Gérée par Nihon Michelin Tire Co., qui mène des activités de recherche et développement à Ota, dans la préfecture de Gunma, avec d’autres entreprises, la nouvelle installation nommée Michelin AM Atelier combine des imprimantes métalliques 3D avec une technologie unique de fabrication additive, ou AM, dans laquelle des objets sont créés par un processus de superposition de matériaux.
L’unité japonaise du célèbre manufacturier français de pneumatiques compte contribuer aux avancées technologiques de fabrication qui, à leur tour, conduiront au développement d’un réseau d’entreprises nouvelles et complémentaires dans la région.
AM Atelier permet aux entreprises partenaires de « faire des voyages difficiles et en solo dans de nouveaux domaines tout en couvrant leurs risques », a déclaré Gen Sudo, président de Nihon Michelin, tout en soulignant l’importance de l’usine lors d’un briefing d’entreprise à la mi-mai à la préfecture de Gunma. bureau.
Le nombre de participants aux programmes de R&D d’AM Atelier est passé à 22 entreprises et organisations contre huit au lancement. Nihon Michelin déménagera son siège social du quartier Shinjuku de Tokyo à Ota en août dans le but d’augmenter les partenariats avec autant d’entreprises locales que possible.
Nihon Michelin a développé une technologie AM propriétaire pour produire des objets 3D complexes à partir de poudres et de résines métalliques, qui sont stratifiées et solidifiées à l’aide de lasers. La technologie a été utilisée pour fabriquer des moules pour les pneus automobiles.
Chez AM Atelier, les entreprises participantes peuvent utiliser les imprimantes 3D pour former des ingénieurs ou développer de nouveaux produits.
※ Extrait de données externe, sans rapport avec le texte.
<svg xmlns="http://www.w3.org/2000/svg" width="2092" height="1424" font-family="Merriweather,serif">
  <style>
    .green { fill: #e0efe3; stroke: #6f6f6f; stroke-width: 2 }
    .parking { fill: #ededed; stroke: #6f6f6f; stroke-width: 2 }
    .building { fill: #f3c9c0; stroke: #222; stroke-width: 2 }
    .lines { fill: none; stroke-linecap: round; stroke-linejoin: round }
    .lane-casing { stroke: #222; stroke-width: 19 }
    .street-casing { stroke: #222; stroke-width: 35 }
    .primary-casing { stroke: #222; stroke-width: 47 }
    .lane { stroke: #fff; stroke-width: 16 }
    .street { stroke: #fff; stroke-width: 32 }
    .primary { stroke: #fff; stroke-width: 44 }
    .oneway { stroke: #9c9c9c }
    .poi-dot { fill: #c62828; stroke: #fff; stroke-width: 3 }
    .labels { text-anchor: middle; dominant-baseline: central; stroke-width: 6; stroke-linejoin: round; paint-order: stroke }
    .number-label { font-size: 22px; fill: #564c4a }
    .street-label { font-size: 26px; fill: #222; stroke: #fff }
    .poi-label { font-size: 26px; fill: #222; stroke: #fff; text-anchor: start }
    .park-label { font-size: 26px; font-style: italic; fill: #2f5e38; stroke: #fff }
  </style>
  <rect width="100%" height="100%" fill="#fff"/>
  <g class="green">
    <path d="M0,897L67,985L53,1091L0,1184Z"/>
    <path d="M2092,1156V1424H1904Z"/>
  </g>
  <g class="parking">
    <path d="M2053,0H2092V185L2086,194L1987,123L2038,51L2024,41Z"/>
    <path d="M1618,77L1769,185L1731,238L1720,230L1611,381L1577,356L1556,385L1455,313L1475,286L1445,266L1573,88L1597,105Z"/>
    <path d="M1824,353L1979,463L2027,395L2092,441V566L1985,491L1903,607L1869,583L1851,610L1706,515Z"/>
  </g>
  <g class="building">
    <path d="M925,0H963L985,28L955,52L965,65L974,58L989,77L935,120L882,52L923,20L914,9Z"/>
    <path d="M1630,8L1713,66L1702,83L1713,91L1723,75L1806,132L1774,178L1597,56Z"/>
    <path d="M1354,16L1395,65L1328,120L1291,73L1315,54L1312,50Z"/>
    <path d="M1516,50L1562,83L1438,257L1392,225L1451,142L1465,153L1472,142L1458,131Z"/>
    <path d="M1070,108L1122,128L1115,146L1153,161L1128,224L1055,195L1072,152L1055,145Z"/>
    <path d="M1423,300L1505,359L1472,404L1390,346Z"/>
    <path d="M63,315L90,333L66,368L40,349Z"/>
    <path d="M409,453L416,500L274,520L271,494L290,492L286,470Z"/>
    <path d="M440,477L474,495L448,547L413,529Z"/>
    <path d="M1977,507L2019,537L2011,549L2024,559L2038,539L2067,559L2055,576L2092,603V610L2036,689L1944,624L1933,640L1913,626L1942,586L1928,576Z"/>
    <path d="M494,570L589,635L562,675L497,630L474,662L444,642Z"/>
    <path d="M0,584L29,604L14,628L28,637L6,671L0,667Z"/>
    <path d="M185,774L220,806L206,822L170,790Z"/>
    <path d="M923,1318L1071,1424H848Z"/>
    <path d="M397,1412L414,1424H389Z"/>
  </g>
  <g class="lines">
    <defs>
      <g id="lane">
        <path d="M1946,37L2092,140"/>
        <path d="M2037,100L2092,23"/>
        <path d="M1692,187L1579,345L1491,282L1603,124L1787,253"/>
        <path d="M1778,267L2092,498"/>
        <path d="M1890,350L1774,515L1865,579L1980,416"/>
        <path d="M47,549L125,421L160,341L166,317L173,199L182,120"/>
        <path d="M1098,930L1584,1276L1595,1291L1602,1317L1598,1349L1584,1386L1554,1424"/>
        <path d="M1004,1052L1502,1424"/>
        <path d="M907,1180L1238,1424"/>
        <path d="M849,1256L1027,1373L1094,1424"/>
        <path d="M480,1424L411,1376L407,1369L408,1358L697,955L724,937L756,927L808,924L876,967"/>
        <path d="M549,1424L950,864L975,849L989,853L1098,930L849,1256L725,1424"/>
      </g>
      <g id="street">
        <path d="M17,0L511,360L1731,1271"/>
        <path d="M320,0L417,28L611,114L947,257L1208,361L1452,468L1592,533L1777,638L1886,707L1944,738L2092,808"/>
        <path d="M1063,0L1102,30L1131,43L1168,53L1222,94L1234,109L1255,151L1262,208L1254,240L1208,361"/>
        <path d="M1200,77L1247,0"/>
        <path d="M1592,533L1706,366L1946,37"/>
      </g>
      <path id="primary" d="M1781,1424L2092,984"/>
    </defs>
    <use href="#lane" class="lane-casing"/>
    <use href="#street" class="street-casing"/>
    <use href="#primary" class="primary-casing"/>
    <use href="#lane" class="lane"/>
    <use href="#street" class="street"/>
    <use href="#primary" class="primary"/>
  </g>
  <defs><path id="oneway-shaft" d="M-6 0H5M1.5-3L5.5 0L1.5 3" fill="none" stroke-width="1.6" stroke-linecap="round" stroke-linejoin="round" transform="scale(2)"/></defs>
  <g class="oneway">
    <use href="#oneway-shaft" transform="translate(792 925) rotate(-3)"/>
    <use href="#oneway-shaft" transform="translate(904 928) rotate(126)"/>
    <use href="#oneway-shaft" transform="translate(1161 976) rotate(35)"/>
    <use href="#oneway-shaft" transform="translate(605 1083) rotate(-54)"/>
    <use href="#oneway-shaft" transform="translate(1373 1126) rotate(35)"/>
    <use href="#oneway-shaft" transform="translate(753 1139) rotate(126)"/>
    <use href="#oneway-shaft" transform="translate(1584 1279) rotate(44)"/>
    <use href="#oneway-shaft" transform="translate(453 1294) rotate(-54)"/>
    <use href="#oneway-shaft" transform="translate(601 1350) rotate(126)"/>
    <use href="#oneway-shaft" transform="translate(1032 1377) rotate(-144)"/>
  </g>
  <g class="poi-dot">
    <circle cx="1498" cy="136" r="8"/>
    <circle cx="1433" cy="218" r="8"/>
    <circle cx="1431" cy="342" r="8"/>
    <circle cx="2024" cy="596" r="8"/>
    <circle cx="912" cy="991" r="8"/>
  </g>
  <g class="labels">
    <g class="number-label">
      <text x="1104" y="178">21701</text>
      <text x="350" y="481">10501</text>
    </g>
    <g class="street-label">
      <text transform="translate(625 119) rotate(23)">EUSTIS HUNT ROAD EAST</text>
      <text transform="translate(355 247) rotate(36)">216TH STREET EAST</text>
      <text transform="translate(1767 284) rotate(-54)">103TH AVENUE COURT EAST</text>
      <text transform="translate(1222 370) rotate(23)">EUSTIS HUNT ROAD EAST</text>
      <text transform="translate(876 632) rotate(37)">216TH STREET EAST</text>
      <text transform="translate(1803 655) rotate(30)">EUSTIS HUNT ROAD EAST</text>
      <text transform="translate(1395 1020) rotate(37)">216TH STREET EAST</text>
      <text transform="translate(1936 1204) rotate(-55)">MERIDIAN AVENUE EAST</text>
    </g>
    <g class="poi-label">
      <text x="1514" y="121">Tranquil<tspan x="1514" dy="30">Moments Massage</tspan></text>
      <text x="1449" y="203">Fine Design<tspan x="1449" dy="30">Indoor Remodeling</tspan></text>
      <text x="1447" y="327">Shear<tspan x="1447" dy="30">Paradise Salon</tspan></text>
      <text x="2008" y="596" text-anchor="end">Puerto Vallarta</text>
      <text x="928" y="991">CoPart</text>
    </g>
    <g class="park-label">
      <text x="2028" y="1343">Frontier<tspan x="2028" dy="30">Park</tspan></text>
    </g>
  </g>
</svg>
Y compris les formations et les séminaires organisés avant le lancement officiel des opérations d’AM Atelier, plus de 60 personnes d’entreprises non seulement de Gunma mais aussi d’autres préfectures telles que Hyogo et Shimane ont participé.
Kyowa Industrial Co., un fabricant de machines de précision à Takasaki, Gunma, était l’un des participants. Lorsque sa présidente Hiroko Suzuki a présenté le produit de l’entreprise aux États-Unis, elle dit qu’on lui a demandé de montrer sur place un prototype imprimé en 3D.
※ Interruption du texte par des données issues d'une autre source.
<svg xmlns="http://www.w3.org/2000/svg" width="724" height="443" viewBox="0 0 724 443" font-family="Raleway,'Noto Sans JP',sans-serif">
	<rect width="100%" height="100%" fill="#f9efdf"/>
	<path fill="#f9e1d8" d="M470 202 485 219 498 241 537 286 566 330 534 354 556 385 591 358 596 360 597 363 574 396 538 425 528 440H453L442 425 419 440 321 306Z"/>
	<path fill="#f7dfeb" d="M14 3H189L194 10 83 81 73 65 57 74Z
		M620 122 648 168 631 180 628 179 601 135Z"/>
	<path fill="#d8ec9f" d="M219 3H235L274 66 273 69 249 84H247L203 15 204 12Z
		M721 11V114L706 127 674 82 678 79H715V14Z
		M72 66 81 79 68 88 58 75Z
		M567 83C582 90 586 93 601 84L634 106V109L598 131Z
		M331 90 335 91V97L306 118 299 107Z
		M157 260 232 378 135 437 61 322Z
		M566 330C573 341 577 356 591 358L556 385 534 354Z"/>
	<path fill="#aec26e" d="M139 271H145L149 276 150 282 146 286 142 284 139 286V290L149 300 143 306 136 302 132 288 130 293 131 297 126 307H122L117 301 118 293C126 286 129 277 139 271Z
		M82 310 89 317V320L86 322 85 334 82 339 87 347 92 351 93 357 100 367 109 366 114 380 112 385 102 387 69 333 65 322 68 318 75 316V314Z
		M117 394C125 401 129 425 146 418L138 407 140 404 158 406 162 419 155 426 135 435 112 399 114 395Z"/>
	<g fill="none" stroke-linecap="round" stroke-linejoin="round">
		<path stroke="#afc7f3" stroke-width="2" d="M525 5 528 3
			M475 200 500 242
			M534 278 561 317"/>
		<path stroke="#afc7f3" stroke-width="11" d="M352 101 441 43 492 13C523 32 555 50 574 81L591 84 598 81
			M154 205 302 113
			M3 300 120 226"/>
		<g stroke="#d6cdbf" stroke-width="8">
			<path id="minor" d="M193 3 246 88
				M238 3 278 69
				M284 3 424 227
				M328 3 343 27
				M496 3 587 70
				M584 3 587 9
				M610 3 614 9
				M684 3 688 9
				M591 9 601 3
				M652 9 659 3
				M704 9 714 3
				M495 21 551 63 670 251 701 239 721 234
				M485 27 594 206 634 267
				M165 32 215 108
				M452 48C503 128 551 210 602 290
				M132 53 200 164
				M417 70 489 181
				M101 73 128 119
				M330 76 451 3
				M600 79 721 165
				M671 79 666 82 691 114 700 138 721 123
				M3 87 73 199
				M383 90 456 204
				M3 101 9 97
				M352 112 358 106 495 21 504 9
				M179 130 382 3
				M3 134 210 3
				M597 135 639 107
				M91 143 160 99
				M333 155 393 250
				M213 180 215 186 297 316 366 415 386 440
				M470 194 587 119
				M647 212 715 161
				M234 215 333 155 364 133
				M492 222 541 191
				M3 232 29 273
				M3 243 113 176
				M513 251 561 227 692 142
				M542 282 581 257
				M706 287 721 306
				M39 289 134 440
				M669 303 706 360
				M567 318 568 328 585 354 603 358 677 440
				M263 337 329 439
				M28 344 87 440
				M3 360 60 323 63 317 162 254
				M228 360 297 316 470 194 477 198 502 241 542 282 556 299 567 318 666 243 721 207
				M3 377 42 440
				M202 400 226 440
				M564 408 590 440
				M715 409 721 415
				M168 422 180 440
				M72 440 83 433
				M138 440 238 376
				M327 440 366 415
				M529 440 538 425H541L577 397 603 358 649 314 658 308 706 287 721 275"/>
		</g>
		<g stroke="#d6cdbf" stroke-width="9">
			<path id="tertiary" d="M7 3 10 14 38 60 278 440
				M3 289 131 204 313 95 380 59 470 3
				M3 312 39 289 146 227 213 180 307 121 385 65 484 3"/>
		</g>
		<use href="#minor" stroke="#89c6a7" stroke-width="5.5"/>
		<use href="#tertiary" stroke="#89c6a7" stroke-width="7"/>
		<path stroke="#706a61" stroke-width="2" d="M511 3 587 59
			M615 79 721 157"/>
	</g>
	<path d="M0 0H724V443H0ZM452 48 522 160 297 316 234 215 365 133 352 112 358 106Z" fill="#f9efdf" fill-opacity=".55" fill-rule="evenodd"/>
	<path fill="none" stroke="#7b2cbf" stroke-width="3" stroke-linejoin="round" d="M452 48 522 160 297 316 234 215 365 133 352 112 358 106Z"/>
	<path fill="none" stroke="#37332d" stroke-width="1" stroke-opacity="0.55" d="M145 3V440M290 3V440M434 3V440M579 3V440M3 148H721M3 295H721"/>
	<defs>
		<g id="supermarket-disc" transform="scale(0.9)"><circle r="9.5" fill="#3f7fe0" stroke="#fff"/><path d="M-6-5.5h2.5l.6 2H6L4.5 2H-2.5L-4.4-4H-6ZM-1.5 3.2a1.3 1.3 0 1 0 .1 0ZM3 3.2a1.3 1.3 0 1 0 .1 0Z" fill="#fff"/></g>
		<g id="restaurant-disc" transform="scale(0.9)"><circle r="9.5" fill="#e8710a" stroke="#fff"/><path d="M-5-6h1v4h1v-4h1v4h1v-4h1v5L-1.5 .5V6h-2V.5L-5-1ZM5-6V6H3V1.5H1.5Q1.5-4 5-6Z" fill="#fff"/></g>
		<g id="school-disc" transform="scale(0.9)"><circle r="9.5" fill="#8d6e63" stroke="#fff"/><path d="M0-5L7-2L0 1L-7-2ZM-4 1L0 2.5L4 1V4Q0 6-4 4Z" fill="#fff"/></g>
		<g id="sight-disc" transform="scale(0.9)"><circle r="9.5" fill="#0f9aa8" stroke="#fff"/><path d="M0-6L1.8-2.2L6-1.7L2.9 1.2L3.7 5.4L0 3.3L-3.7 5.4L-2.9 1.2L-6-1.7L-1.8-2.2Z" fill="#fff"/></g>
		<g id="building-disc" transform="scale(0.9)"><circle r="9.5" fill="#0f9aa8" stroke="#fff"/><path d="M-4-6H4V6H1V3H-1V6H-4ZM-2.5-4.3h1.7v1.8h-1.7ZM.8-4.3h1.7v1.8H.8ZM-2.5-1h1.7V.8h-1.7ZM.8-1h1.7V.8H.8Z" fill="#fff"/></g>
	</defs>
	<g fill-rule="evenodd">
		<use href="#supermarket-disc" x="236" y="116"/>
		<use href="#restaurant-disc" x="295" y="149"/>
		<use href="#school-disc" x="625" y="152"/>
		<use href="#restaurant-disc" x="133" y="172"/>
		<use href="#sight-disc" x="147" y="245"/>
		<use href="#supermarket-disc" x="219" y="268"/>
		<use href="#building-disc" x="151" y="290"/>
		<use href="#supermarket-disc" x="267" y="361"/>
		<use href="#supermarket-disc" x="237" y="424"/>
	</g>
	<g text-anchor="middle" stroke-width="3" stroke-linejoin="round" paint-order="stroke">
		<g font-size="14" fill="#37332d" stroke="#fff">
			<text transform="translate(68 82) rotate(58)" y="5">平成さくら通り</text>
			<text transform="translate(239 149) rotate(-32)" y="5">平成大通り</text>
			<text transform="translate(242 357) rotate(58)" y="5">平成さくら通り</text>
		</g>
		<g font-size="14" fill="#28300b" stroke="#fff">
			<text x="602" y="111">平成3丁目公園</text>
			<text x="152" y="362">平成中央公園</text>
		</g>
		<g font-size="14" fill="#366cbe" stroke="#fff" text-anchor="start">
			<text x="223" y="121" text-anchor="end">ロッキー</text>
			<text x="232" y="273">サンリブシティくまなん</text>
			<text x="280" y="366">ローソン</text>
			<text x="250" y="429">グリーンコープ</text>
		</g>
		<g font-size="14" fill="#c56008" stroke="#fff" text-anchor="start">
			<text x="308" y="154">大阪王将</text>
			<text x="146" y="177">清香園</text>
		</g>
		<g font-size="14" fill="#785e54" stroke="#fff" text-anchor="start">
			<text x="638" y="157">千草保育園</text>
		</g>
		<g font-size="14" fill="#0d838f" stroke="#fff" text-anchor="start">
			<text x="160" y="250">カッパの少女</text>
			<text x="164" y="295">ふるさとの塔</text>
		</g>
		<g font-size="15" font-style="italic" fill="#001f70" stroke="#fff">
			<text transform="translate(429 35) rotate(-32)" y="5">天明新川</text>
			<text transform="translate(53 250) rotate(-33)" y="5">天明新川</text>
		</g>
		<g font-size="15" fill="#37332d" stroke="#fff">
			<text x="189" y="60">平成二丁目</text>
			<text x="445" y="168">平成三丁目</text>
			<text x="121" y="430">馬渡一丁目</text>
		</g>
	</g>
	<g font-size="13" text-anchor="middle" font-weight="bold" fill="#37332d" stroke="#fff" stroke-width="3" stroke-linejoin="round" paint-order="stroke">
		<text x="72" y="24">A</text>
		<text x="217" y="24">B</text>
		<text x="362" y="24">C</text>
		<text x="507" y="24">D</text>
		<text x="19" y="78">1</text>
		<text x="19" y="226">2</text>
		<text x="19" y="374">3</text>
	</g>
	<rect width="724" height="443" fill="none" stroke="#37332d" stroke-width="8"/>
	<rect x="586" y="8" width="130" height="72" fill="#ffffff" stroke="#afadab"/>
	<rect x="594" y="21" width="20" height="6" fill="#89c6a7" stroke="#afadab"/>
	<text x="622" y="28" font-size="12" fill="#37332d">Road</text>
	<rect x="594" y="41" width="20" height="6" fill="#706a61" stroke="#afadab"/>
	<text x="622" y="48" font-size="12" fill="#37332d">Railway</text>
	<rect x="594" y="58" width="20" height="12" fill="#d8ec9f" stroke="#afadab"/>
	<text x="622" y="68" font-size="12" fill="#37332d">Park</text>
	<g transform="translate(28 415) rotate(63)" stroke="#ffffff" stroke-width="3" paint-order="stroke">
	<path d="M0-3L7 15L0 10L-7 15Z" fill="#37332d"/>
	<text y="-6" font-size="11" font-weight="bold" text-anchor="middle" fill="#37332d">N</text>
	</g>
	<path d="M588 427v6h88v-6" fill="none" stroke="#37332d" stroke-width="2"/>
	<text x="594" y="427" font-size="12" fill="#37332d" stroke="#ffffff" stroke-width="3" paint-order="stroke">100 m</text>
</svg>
« Je ne m’attendais pas du tout à ça », a-t-elle déclaré. « J’ai été choqué d’apprendre que l’utilisation des imprimantes 3D est répandue à l’étranger. »
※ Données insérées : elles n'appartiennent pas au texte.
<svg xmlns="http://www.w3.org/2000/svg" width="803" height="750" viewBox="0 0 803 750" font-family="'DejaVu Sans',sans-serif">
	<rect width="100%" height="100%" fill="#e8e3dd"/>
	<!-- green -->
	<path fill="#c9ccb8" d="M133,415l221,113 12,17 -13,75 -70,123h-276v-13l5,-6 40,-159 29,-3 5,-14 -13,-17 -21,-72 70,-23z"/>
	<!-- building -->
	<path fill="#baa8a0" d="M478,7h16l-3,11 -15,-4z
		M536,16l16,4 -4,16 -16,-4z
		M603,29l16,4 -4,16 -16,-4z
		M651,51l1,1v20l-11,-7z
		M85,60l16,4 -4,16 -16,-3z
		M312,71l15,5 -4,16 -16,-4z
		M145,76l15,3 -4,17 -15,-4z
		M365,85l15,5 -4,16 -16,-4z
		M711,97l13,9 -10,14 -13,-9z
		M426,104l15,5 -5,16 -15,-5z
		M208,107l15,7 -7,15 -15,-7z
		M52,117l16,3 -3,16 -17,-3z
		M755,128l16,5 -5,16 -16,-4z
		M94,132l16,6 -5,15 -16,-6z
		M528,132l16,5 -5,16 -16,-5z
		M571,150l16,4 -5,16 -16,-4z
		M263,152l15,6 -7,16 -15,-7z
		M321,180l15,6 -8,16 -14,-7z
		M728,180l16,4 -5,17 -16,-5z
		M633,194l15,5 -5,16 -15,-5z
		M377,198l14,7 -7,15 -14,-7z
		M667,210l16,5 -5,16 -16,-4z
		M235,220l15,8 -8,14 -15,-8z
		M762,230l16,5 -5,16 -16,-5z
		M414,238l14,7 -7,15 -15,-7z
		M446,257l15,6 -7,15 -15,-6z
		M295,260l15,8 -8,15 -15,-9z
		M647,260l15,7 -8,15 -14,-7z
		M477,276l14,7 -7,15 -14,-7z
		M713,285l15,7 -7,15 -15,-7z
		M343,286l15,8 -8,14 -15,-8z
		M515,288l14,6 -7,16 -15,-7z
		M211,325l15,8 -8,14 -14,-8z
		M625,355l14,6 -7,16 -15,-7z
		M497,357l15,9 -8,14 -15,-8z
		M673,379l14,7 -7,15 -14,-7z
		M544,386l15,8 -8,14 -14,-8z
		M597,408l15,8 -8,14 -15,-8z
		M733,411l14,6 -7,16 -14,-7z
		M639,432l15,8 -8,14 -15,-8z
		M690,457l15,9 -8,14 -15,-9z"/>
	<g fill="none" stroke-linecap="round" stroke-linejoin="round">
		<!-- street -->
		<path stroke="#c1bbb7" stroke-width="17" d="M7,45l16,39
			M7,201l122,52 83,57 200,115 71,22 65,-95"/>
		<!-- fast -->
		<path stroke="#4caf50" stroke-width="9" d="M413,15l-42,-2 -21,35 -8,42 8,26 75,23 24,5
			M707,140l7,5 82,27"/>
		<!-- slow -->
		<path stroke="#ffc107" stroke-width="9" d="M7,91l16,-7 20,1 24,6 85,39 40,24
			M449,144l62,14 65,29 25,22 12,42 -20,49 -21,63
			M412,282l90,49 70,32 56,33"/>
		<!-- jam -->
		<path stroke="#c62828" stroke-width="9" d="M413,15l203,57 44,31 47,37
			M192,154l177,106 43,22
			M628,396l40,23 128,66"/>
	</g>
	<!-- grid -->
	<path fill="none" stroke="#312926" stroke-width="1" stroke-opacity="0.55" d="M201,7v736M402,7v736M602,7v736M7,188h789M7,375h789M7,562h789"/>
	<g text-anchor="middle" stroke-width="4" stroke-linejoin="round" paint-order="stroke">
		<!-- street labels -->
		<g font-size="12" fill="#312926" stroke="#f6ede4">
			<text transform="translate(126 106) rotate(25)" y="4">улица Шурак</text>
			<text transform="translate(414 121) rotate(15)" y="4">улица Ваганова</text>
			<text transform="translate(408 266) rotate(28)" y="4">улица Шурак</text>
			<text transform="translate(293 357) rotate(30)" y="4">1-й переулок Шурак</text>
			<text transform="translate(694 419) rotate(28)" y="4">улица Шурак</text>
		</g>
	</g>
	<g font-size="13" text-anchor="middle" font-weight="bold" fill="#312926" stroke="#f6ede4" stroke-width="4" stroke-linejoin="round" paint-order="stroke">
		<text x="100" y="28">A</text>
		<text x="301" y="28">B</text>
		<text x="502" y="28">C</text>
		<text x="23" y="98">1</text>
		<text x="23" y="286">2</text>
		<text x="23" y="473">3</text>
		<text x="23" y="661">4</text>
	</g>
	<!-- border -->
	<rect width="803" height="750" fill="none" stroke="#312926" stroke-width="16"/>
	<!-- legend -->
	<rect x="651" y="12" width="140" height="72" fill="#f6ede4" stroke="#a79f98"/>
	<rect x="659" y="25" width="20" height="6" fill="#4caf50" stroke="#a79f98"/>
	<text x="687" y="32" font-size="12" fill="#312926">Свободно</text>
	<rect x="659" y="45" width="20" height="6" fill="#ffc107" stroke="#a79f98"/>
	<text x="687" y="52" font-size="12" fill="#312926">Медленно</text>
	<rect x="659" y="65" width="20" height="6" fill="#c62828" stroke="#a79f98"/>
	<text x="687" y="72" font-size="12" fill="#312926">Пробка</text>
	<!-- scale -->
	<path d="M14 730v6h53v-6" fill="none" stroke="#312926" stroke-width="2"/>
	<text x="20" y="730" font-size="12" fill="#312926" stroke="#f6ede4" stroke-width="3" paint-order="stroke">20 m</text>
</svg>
« Les petites et moyennes entreprises ne peuvent pas se permettre d’acheter leurs propres imprimantes 3D et nous n’avons aucun savoir-faire. C’est pour cette raison que nous avons été attirés par les idées d’AM Atelier. »
Comme l’entreprise de Suzuki, de nombreux propriétaires de petites et moyennes entreprises considèrent qu’il est indispensable d’utiliser la technologie numérique pour améliorer la qualité des produits et l’efficacité des opérations.
Le principal constructeur automobile Subaru Corp. a sa principale usine nationale à Ota, et dans les environs, il y a des usines qui traitent les pièces automobiles et les composants intérieurs. Pour améliorer leur compétitivité, ils doivent répondre aux évolutions de la demande induites par le passage aux véhicules électriques. Toa Industries Co., un fabricant de pièces automobiles basé à Ota qui fournit Subaru, est un autre participant au programme.
A l’aide d’une imprimante 3D, un participant à la formation d’AM Atelier a mis au point des moules aux structures sophistiquées difficiles à réaliser par découpe conventionnelle. La résine versée dans le moule est refroidie rapidement et uniformément et une méthode a été conçue pour supprimer le gauchissement et la déformation des produits.
AM Atelier sert également de « salon » où les entreprises participantes peuvent mettre en commun leurs connaissances et mener des recherches communes. Ils envisagent de partager et de vérifier les données expérimentales, de fabriquer des pièces héritées pour les anciens véhicules hors production et de développer de nouveaux produits au-delà des frontières de l’entreprise.
Le président des Toa, Shinichi Iizuka, a déclaré : « La coopération entre les entreprises locales augmentera si les connaissances s’approfondissent. Cette région peut devenir un leader de la technologie d’impression 3D.